Here are some things I discovered:
• I like learning about how code works and/or how a program is put together, but I don’t have much interest in building working software just for the sake of it. Writing out articles on my Leetcode problem-solving process and writing a web app took the same amount of effort and were equally frustrating, but I really enjoyed writing the Leetcode articles, whereas writing the web app felt like a month-long slog up San Francisco’s most brutal hills. 

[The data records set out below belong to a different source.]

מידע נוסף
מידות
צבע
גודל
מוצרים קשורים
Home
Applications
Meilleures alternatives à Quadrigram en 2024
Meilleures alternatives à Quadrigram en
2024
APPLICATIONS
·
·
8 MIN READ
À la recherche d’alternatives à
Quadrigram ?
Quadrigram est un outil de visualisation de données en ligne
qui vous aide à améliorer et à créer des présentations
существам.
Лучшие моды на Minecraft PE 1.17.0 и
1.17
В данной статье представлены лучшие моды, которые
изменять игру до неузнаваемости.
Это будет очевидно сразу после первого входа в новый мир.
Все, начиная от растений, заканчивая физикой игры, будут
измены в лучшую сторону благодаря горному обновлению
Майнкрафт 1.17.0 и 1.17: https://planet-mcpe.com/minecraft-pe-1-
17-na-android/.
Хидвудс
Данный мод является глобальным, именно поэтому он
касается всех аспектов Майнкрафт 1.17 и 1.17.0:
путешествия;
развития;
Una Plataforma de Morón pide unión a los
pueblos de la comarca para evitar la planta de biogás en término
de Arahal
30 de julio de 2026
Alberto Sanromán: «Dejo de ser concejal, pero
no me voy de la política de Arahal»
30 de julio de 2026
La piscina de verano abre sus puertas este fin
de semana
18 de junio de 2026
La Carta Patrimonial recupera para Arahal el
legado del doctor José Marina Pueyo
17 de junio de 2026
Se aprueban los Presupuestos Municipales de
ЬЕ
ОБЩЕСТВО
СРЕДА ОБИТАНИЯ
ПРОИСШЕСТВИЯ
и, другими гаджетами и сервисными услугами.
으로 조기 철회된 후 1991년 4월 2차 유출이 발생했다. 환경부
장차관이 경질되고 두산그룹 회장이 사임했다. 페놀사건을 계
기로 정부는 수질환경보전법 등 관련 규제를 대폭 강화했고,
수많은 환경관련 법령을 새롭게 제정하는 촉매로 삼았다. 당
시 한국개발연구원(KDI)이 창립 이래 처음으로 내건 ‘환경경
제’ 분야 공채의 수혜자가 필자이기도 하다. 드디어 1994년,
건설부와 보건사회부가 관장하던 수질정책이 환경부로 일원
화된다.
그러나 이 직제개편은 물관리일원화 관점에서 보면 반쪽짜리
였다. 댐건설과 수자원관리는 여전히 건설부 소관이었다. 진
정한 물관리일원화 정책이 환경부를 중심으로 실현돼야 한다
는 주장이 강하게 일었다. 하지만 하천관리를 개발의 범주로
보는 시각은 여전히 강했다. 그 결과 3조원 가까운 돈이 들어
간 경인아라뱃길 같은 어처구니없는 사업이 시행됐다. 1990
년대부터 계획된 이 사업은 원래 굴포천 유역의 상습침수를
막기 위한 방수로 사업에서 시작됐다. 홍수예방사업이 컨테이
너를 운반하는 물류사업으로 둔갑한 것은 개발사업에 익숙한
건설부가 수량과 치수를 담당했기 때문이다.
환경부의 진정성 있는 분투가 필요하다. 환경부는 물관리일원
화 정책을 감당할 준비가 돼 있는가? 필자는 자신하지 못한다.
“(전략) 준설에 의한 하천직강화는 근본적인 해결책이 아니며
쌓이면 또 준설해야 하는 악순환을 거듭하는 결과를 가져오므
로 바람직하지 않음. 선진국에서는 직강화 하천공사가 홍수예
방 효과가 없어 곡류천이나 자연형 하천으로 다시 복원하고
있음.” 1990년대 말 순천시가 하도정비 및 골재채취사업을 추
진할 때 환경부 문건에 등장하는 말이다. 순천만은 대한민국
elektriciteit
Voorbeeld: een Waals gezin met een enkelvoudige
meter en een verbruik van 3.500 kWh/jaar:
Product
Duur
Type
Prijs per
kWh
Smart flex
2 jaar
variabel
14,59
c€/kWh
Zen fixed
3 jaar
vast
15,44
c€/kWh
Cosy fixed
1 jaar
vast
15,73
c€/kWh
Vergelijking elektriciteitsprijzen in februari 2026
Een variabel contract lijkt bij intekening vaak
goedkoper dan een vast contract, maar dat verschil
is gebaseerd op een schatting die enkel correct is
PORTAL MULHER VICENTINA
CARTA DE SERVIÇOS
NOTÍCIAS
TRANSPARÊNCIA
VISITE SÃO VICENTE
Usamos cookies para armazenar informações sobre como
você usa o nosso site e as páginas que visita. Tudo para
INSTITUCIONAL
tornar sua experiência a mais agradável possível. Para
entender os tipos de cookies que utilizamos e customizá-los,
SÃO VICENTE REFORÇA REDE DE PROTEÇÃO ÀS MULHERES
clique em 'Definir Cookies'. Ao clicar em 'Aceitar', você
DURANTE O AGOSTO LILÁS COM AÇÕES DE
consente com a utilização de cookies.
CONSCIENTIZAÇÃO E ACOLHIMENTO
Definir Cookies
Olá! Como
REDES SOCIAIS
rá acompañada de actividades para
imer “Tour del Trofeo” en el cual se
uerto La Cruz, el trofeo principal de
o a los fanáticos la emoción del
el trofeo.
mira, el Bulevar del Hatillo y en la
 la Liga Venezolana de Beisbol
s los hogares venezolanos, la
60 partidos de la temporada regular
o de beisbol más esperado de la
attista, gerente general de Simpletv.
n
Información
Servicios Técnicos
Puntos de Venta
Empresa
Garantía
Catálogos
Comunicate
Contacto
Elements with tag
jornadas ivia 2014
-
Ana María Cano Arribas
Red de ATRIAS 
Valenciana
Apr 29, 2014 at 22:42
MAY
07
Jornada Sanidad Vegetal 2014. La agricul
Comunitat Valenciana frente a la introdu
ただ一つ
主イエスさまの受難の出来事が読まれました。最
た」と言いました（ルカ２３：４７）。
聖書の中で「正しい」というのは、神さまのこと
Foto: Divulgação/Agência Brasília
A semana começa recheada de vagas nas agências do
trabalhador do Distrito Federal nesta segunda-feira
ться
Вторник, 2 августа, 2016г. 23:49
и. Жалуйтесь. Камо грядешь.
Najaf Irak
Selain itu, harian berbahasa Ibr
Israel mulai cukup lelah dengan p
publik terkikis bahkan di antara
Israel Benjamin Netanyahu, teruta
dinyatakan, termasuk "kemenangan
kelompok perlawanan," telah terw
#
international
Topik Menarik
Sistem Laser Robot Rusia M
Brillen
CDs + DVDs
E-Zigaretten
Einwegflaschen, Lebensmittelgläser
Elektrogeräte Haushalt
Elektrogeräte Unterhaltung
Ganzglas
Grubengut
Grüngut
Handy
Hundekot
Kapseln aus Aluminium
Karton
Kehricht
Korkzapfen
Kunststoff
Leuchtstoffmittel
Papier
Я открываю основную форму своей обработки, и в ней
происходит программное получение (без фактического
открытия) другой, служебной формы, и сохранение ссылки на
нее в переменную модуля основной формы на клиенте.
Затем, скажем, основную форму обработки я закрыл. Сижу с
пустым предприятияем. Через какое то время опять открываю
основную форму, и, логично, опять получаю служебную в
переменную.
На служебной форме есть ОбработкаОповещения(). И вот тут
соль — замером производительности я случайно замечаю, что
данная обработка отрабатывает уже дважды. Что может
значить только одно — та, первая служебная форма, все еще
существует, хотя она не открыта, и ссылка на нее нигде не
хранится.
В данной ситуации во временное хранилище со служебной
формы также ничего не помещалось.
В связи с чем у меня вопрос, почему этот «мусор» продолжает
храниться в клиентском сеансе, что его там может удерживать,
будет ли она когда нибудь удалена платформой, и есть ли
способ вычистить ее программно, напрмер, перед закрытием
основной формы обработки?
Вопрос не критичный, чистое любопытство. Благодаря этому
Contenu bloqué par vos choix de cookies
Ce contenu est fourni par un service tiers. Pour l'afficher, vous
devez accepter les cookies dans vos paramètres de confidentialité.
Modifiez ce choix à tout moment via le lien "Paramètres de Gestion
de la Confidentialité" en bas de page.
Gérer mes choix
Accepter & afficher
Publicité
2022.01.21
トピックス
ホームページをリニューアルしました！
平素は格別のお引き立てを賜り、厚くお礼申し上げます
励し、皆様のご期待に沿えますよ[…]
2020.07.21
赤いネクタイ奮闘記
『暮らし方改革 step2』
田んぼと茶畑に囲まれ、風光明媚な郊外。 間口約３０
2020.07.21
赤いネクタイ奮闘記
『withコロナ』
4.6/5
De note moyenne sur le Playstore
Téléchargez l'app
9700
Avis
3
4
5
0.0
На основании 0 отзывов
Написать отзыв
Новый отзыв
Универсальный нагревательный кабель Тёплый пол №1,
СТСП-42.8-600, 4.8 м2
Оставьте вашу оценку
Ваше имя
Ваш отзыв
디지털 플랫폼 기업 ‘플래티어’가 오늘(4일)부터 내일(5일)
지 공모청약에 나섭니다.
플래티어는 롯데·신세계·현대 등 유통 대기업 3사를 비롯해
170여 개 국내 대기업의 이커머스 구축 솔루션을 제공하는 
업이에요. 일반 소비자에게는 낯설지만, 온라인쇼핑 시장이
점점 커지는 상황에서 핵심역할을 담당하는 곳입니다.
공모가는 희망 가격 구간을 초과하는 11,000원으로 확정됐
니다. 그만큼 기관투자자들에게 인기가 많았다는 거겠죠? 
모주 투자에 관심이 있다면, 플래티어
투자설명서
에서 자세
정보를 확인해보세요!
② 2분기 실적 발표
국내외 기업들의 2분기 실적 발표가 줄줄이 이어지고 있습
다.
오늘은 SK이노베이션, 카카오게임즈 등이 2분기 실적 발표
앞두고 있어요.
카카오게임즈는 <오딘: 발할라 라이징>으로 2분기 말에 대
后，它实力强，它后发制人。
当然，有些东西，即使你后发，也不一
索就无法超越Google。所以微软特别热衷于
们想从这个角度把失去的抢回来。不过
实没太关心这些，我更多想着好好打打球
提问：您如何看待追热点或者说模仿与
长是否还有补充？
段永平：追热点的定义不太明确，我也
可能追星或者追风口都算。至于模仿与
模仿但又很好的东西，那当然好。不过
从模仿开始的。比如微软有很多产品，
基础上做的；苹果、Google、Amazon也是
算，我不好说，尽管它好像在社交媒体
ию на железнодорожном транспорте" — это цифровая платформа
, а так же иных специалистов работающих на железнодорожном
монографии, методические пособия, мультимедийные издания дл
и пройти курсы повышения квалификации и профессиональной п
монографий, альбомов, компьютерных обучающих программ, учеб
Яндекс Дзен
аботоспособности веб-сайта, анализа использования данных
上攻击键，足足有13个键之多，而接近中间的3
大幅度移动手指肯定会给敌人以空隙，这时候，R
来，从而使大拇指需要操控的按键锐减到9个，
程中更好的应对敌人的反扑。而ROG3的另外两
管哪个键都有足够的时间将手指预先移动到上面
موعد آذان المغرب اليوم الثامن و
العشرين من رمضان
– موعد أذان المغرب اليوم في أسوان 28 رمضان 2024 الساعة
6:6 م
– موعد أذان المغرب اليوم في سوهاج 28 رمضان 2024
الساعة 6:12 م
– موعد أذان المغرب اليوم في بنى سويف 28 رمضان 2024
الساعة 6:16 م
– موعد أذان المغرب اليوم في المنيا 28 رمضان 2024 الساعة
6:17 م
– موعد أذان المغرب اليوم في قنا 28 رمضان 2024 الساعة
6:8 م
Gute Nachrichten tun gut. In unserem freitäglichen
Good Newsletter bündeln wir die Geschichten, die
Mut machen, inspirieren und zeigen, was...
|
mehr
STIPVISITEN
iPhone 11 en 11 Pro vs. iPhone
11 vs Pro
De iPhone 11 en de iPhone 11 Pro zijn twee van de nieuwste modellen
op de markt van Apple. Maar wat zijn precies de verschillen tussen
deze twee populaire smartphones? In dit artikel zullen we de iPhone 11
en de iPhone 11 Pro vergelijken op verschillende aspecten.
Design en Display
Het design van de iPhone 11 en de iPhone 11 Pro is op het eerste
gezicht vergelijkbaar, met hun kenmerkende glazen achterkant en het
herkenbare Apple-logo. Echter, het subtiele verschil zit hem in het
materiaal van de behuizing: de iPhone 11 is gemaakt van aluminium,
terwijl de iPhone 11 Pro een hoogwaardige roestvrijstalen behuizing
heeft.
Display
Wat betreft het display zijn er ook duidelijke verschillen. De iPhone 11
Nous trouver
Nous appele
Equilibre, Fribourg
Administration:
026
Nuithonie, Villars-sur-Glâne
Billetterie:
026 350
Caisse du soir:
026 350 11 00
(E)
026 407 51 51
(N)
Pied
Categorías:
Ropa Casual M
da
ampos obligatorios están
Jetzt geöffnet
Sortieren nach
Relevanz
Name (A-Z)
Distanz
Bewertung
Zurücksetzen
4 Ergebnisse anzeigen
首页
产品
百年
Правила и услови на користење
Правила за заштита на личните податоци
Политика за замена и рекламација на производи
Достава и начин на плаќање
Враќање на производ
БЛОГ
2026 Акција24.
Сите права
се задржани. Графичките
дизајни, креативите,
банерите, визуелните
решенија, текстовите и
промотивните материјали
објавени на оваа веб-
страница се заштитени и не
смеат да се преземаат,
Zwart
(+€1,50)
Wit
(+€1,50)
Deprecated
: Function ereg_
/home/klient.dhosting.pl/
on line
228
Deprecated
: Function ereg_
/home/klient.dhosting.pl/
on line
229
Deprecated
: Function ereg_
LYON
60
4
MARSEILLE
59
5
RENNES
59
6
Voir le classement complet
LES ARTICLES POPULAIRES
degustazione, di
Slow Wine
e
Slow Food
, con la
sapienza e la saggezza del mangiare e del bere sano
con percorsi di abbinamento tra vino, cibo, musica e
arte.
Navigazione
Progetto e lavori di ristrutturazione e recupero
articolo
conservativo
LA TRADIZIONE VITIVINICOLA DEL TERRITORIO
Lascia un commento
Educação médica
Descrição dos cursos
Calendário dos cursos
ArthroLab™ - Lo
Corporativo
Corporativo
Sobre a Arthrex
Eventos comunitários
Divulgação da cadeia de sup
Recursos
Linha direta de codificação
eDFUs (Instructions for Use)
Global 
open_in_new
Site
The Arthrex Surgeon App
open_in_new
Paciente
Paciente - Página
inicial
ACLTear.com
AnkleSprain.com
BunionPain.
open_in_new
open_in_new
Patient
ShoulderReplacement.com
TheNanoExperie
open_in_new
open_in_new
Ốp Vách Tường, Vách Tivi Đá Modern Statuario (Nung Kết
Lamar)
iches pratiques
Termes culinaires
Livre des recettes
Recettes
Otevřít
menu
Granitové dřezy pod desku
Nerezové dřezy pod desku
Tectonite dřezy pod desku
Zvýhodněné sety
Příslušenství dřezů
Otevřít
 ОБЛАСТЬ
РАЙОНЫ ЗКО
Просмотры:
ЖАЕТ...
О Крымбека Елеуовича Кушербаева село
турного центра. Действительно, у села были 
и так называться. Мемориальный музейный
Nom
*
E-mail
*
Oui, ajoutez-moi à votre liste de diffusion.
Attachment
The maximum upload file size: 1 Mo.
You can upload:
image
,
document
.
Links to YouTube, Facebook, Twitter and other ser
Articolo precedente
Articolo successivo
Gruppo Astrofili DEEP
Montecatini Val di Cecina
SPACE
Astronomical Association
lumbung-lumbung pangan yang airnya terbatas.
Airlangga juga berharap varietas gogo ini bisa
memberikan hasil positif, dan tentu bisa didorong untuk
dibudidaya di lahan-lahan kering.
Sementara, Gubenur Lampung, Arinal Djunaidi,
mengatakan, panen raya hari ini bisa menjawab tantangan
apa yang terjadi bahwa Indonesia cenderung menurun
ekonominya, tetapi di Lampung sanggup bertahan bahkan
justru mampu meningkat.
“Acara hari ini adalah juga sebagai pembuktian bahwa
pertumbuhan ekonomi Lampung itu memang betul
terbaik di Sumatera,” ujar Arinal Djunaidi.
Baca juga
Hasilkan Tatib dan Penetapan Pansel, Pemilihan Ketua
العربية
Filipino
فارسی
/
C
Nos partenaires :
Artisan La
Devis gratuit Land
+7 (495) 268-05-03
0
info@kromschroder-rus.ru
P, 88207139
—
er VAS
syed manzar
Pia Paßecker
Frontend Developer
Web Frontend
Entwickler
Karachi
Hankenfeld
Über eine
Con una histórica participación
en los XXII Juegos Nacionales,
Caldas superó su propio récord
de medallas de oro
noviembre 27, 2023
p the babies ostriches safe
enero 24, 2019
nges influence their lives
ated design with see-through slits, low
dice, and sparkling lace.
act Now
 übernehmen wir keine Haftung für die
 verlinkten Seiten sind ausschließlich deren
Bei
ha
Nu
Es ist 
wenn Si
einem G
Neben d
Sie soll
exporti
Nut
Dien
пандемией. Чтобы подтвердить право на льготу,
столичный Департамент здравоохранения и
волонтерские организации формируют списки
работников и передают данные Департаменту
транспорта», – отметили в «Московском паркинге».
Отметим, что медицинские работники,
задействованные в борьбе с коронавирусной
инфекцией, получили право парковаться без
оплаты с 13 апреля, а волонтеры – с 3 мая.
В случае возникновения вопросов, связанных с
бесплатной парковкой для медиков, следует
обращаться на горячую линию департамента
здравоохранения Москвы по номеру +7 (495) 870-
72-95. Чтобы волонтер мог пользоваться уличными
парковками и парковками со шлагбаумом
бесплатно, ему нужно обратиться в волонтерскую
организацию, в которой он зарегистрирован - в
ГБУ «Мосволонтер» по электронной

• I think I like quantity over quality, but at the end of the day, I would rather turn something in late than sacrifice the quality. This is why so much of my articles end up coming out late. I will spend hours thinking about wording; I’ll sit there and edit a photo until it looks just right. I know that “done is better than perfect,” but I have yet to truly internalize it. I wonder, too, if it’s necessary to be done rather than perfect when it comes to this site. It’s not like I’m running a business here — why do I so often act as though I am?
• I still overestimate what I can do and expect far too much from myself.
Normally, I’d be giving myself a lot of shit for the projects I chose to do in 2019. They’re so scattered; it’s clear from each one that I had no overarching goal or strategy. When I was making my 2019 resolutions, however, I stated that this year was “about discovery, connection, and openness to new experiences.” I also wrote that “because I know that my direction and priorities will change along with my experiences this year, I’m not even going to try to determine what my one month projects are going to be ahead of time.”
In light of these intentions, I think it’s perfectly fine that I had a bunch of scattered goals. I would have liked to complete a project for each month, but I’m happy with the projects that I did complete.
I will be doing one month projects again in 2020, but they will be pre-planned and will all be related to blogging. It’s clear from this year that blogging-related projects are something I’m actually into, and make me feel good to complete. ♚
 Discovering that I like learning about code rather than coding really helped me make the career switch from a software engineer to a technical writer, so I’m actually very glad that I had this realization.